Usually, when people talk about “equality of opportunity” what they are talking about is mobility.  Perfect mobility seems all but impossible because people want to pass along advantages to their children. No one wants their children to move down.  When people in the policy world argue for mobility, all but the most radical, seem to want a simple outcome – if you work hard, you shouldn’t be relegated to poverty because of bad schools, unsafe neighborhoods, and no job opportunities.  While the inverse of this suggests that if you are a slacker you shouldn’t stay rich because of a system that rewards you simply on the basis of who your parents were that argument is almost never made.  The idea of mobility has deep roots.  Early (white) settlers of the US were escaping a society organized through monarchy, aristocracy, and inheritance laws that only supported first born male children where they had little chance at  mobility.  While ensuring equality of opportunity might help with mobility by eliminating some of the barriers kids in low-income families face, we could observe an increase in mobility without seeing any change in poverty or inequality.  Those moving to the bottom would still lack the basics and those moving to the top could still be insanely rich.

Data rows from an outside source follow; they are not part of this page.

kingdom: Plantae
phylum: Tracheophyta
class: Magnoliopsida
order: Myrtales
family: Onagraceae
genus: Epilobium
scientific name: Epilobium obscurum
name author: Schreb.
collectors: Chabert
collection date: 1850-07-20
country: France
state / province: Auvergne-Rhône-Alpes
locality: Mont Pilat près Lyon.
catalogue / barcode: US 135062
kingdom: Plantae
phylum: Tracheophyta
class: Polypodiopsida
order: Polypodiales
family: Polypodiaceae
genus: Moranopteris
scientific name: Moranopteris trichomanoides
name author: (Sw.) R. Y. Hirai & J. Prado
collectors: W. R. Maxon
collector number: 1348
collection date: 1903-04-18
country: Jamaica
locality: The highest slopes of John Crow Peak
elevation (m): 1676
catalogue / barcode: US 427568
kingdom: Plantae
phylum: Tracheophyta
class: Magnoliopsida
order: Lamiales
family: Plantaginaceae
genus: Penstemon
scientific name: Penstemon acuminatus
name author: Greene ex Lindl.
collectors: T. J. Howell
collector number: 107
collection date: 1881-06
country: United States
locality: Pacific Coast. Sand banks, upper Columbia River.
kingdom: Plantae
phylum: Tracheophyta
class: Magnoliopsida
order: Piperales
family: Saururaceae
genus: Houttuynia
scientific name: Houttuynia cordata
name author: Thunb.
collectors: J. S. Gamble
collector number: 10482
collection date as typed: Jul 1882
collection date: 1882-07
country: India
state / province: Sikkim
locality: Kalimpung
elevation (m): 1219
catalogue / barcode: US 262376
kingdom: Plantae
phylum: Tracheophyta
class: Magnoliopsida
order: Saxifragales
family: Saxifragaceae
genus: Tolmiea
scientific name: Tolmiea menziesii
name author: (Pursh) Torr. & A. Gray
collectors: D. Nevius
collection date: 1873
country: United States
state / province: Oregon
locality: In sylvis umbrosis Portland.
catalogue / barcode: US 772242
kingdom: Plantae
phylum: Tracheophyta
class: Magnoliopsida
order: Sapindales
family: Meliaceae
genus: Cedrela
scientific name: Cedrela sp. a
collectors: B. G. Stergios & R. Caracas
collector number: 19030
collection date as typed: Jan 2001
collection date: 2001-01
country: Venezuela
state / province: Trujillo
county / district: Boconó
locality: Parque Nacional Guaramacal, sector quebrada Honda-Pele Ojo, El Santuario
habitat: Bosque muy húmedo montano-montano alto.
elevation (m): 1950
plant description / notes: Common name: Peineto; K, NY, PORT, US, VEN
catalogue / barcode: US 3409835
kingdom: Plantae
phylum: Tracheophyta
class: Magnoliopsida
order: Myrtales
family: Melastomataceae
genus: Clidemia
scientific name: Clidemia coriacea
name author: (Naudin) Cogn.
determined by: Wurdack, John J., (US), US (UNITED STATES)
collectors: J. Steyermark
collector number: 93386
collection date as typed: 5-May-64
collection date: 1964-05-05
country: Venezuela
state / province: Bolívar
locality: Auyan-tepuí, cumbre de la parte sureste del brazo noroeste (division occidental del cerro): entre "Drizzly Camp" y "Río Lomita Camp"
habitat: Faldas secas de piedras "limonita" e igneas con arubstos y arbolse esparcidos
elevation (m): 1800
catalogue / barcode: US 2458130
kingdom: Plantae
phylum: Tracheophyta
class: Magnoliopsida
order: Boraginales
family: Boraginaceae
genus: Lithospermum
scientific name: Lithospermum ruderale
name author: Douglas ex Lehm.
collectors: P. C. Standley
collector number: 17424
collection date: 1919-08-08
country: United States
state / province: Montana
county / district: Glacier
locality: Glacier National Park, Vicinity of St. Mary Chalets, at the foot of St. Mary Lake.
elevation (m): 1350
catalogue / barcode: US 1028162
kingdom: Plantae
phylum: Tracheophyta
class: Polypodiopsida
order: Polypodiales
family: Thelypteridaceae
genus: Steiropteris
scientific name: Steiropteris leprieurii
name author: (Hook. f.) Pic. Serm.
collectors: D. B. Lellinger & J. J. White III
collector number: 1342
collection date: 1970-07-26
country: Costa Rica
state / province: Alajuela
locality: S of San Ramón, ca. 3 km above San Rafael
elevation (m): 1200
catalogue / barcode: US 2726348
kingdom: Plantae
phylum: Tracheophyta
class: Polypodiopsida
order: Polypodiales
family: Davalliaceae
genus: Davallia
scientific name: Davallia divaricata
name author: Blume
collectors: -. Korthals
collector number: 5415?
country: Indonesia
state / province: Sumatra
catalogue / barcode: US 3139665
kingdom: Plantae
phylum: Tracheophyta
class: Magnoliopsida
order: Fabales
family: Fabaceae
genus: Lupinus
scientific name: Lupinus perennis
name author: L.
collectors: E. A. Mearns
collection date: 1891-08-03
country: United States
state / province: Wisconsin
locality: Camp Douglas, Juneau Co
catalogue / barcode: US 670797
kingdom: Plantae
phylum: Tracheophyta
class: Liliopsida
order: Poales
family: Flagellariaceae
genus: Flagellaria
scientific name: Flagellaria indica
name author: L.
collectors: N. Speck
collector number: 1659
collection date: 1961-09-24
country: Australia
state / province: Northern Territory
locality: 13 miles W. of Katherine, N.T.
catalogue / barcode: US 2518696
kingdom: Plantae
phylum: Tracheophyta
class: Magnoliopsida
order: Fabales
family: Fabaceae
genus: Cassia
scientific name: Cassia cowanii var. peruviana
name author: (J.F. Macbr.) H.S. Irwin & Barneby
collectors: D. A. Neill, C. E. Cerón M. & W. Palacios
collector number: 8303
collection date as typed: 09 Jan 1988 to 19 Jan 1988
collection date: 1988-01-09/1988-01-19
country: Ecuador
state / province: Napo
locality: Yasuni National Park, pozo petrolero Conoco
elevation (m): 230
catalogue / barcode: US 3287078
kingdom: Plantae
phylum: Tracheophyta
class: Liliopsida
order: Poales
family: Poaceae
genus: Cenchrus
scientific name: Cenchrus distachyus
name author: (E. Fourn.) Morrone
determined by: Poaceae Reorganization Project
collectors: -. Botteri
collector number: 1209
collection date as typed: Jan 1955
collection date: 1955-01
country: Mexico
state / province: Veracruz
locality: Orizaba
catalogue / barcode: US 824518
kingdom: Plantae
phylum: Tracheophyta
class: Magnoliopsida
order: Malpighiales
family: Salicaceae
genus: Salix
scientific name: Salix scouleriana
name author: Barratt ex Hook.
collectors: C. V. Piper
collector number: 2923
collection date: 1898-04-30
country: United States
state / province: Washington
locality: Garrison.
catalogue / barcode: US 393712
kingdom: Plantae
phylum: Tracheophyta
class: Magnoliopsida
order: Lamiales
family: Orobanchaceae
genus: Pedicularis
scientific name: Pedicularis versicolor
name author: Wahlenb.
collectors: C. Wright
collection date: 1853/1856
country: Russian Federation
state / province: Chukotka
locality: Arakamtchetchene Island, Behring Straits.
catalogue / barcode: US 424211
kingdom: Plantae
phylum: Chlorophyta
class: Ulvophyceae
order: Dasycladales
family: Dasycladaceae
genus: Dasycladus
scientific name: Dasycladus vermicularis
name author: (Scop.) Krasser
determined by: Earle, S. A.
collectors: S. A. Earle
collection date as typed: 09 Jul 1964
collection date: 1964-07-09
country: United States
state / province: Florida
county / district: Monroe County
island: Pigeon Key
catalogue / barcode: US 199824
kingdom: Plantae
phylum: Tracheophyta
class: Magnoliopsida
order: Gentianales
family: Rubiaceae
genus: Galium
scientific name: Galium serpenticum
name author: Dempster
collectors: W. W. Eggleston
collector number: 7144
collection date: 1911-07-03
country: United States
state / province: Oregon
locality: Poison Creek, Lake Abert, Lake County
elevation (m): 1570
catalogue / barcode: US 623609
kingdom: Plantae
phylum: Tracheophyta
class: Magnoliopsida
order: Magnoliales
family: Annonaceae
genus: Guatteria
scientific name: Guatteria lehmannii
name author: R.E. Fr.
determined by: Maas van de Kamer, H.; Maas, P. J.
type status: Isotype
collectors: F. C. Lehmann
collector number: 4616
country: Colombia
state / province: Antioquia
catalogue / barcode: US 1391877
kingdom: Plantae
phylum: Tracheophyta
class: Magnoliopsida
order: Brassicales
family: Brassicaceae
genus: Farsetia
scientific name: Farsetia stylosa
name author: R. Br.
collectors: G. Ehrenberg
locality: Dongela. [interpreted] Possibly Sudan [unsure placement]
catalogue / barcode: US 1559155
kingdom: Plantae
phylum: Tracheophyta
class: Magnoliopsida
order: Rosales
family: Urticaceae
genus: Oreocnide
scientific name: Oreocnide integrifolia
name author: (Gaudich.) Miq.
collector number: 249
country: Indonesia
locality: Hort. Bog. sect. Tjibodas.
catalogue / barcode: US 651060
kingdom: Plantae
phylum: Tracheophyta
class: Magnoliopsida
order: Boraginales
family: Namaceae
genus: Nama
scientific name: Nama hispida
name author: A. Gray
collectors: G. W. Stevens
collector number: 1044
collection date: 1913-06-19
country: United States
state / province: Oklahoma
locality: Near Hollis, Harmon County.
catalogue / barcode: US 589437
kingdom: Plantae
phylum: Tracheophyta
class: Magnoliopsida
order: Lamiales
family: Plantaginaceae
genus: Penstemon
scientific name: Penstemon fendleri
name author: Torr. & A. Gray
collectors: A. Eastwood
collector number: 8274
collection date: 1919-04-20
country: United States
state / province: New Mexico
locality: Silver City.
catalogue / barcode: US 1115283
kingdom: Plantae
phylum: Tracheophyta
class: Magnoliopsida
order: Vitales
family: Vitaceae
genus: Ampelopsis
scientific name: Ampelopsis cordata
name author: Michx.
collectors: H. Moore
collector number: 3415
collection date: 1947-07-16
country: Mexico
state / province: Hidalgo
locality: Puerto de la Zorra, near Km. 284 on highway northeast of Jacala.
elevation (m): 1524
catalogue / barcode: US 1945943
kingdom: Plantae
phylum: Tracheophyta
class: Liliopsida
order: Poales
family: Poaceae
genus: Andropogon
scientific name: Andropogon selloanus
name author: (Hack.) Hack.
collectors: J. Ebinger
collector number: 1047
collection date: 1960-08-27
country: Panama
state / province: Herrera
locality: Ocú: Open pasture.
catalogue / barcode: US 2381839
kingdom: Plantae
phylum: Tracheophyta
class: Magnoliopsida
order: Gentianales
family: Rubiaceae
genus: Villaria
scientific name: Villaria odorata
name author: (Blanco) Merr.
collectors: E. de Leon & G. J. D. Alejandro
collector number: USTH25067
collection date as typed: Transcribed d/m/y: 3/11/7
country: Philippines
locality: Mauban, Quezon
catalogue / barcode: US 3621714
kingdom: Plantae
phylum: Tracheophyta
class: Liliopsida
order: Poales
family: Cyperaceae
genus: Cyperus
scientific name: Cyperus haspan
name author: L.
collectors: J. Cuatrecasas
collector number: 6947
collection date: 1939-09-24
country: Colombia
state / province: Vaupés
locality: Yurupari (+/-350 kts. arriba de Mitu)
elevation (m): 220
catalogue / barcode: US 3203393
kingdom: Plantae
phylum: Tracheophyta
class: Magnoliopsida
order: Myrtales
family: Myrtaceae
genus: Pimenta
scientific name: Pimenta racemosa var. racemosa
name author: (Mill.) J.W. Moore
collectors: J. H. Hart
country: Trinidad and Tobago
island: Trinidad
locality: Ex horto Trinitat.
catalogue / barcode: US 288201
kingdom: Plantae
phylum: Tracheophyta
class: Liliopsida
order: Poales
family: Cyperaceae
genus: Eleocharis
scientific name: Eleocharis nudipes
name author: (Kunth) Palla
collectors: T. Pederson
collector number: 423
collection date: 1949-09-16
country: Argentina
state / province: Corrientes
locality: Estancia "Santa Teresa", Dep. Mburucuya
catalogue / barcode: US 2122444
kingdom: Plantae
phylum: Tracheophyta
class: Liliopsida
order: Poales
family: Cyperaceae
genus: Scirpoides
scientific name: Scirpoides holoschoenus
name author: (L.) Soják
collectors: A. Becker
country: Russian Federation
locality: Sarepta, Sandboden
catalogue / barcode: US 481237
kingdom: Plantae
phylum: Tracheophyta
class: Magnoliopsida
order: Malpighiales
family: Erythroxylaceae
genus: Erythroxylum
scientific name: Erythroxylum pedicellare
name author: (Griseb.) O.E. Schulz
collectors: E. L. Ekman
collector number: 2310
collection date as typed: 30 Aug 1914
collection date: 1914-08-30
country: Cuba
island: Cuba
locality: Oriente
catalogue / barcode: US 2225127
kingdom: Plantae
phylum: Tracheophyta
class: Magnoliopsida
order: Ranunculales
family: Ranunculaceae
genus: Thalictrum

As people that care about justice, it is important to think through these three concepts and decide where we stand – then pursue policies that are aligned with that stance paying attention to the details.

footnote 1: my characterization of the U.S. today is a highly stylized one based on the income distribution (not wealth) in the mid-2010s.  It is not perfectly, factually accurate, but is utilized here to illustrate a point.